After you perform a forced manual failover on an availability group to an asynchronous-

commit secondary replica, you may find that data loss is more than your recovery point

objective (RPO). Or, when you calculate the potential data loss of an asynchronous-commit

secondary replica using the method in

Monitor Performance for Always On Availability Groups

you find that it exceeds your RPO.

A synchronous-commit secondary replica guarantees zero data loss, but the potential data loss

of an asynchronous-commit secondary replica depends on how much log is still waiting to be

hardened on the secondary replica.

The following sections describe the common causes for high potential data loss of an

asynchronous-commit secondary replica, assuming that you do not have a systemic

performance issue in your server instance that is unrelated to availability groups.

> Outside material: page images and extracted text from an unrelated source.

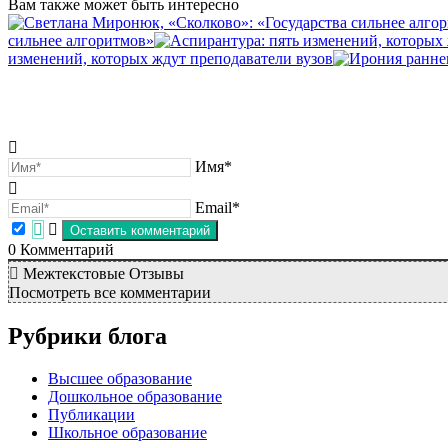
Вам также может быть интересно
сильнее алгоритмов»
изменений, которых ждут преподаватели вузов
Имя*
Email*
0
Комментарий
Межтекстовые Отзывы
Посмотреть все комментарии
Рубрики блога
Высшее образование
Дошкольное образование
Публикации
Школьное образование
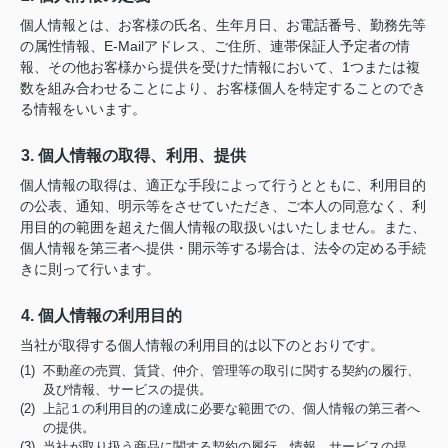
個人情報とは、お客様の氏名、生年月日、お電話番号、勤務先等
の属性情報、E-Mailアドレス、ご住所、連帯保証人予定者の情
報、その他お客様から提供を受けた情報において、1つまたは複
数を組み合わせることにより、お客様個人を特定することのでき
る情報をいいます。
3. 個人情報の取得、利用、提供
個人情報の取得は、適正な手段によって行うとともに、利用目的
の公表、通知、明示等をさせていただき、ご本人の同意なく、利
用目的の範囲を超えた個人情報の取扱いはいたしません。また、
個人情報を第三者へ提供・開示等する場合は、法令の定める手続
きに則って行います。
4. 個人情報の利用目的
当社が取得する個人情報の利用目的は以下のとおりです。
(1) 不動産の売買、賃貸、仲介、管理等の取引に関する契約の履行、
及び情報、サービスの提供。
(2) 上記１の利用目的の達成に必要な範囲での、個人情報の第三者へ
の提供。
(3) 当社が取り扱う商品に関する契約の履行、情報、サービスの提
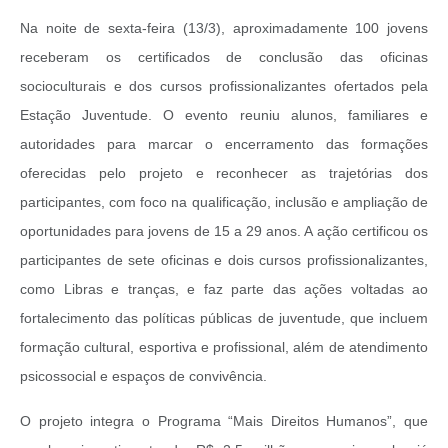
Na noite de sexta-feira (13/3), aproximadamente 100 jovens
receberam os certificados de conclusão das oficinas
socioculturais e dos cursos profissionalizantes ofertados pela
Estação Juventude. O evento reuniu alunos, familiares e
autoridades para marcar o encerramento das formações
oferecidas pelo projeto e reconhecer as trajetórias dos
participantes, com foco na qualificação, inclusão e ampliação de
oportunidades para jovens de 15 a 29 anos. A ação certificou os
participantes de sete oficinas e dois cursos profissionalizantes,
como Libras e tranças, e faz parte das ações voltadas ao
fortalecimento das políticas públicas de juventude, que incluem
formação cultural, esportiva e profissional, além de atendimento
psicossocial e espaços de convivência.
O projeto integra o Programa “Mais Direitos Humanos”, que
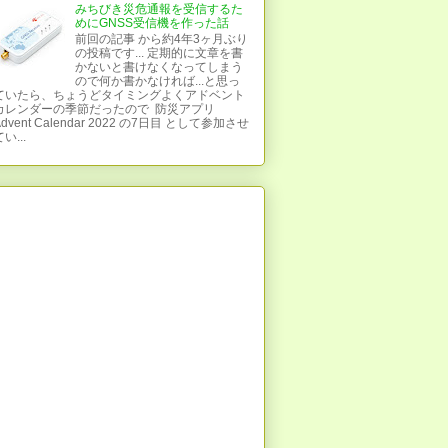
みちびき災危通報を受信するた
めにGNSS受信機を作った話
前回の記事 から約4年3ヶ月ぶり
の投稿です... 定期的に文章を書
かないと書けなくなってしまう
ので何か書かなければ...と思っ
ていたら、ちょうどタイミングよくアドベント
カレンダーの季節だったので 防災アプリ
Advent Calendar 2022 の7日目 として参加させ
い...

High network latency or low network throughput causes log build-up on the primary

replica

Disk I/O bottleneck slows down log hardening on the secondary replica

The most common reason for the databases exceeding their RPO is that they cannot be sent to

the secondary replica fast enough.

The primary replica activates flow control on the log send when it has exceeded the maximum

allowable number of unacknowledged messages sent over to the secondary replica. Until some

of these messages have been acknowledged, no more log blocks can be sent to the secondary

replica. Since data loss can be prevented only when they have been hardened on the

secondary replica, the build-up of unsent log messages increases potential data loss.